The Bad Cops: How Minneapolis protects its worst police officers until it’s too late (MN Reformer, 12/15/20)
“The Minneapolis Police Department is notoriously ineffective at removing bad cops from its ranks. Numerous lawsuits, independent investigations and the disciplinary files obtained by the Reformer show a pattern of mismanagement when it comes to holding officers accountable. Department leaders are routinely blind to numerous warning signs that problem officers pose a danger to the public. Managers are often unaware their subordinates are being investigated for misconduct, promoting them through their ranks and lauding them for their aggressive tactics even as complaints pile up.”
Some people may be asking “so what do we do with this?” That’s an important question. While MPD150 itself is sunsetting as a collective, we’d point Minneapolis friends and neighbors toward organizations like REP for MN, Reclaim the Block, and Black Visions, as well as various neighborhood-based mutual aid and abolitionist groups, and we’ll end with these words from local artist and activist Ricardo Levins Morales, from his piece “What Time is it on the Clock of Police Abolition?”

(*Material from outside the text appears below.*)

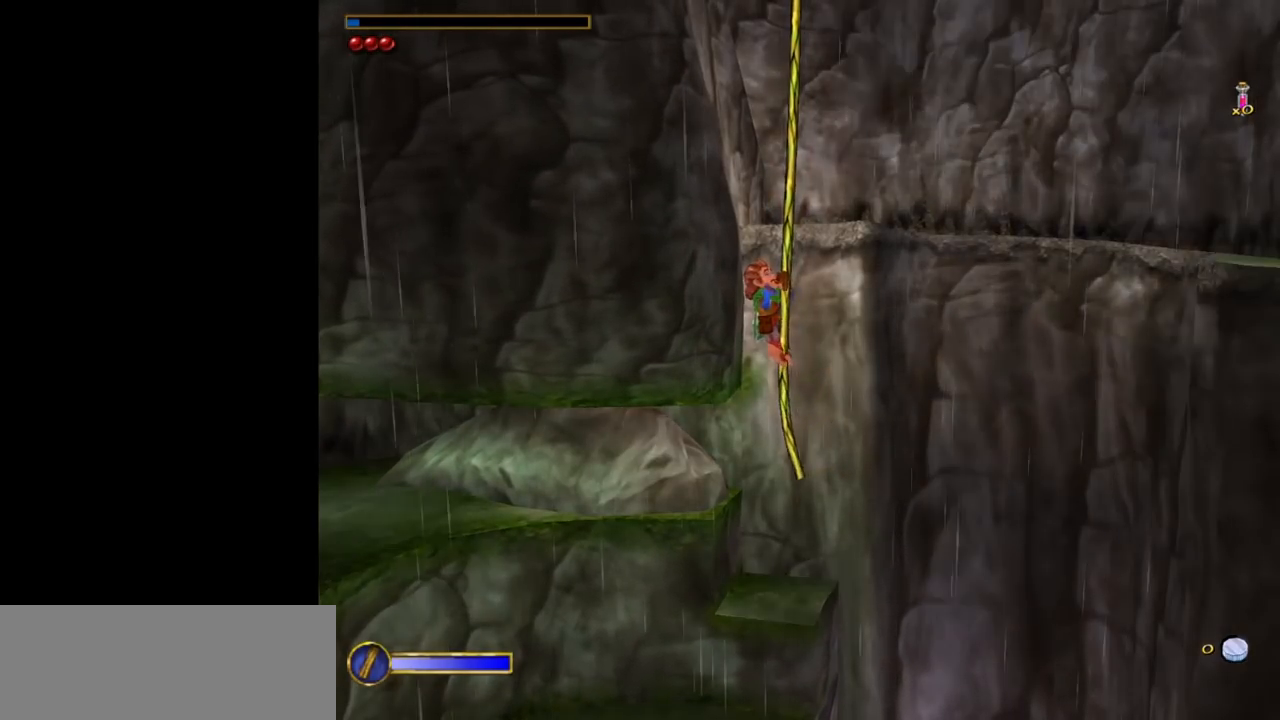
{"keys": [], "mouse": [], "events": []}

A flood of new organizing has come out of the pandemic and the uprising – including mutual aid centers, street medic teams, unhoused defense networks, alternative emergency response systems, transformative justice practices and many media, publishing and cultural projects. Others are tackling the police presence in schools, universities, parks and transit; challenging their influence over social service agencies, neighborhood associations and hospitals; opposing budget increases and new facilities; supporting and advocating for survivors and families; suing over injuries; and fulfilling the unending duty of responding to police outrages. When a large movement wave crashes into the shore it spreads out, churning up countless experiments, tactics and organizational forms as the sea gathers energy for the next wave. Organizing is not as visible as mass protests but it is at the heart of sustainable movements. It’s what turns energy into power.